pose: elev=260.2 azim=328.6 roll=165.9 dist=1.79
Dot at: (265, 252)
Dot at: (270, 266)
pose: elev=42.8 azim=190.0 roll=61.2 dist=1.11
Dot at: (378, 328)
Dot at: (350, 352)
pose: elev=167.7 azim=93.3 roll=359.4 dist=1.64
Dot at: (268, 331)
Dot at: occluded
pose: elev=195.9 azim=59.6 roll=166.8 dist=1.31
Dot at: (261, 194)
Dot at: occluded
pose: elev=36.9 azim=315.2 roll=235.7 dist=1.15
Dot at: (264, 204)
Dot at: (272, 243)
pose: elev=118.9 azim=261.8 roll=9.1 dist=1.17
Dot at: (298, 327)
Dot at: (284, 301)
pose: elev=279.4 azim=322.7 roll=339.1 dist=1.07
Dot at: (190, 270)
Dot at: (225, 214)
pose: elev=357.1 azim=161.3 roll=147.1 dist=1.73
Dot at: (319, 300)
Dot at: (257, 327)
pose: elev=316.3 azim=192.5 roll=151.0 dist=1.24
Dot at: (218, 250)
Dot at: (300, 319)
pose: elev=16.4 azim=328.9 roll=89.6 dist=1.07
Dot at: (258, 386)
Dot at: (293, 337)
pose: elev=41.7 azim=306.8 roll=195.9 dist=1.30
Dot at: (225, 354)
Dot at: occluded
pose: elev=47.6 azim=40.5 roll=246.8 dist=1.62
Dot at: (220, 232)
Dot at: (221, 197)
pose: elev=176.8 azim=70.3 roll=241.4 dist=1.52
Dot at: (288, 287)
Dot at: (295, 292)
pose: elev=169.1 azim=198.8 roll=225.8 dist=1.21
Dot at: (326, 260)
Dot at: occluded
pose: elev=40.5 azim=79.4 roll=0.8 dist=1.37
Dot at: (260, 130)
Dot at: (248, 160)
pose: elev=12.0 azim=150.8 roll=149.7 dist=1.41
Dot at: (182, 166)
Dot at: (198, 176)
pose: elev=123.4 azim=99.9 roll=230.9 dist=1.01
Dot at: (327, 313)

┄┄┄┄┄┄

> STATED PROBLEM: Please copy the items starting at the line with "pose: elev=12.0 azim=150.8" and ending at the last of them, swapping "dist" for "distance" and leaving everything else the same.

> CORRECT ANSWER:
pose: elev=12.0 azim=150.8 roll=149.7 distance=1.41
Dot at: (182, 166)
Dot at: (198, 176)
pose: elev=123.4 azim=99.9 roll=230.9 distance=1.01
Dot at: (327, 313)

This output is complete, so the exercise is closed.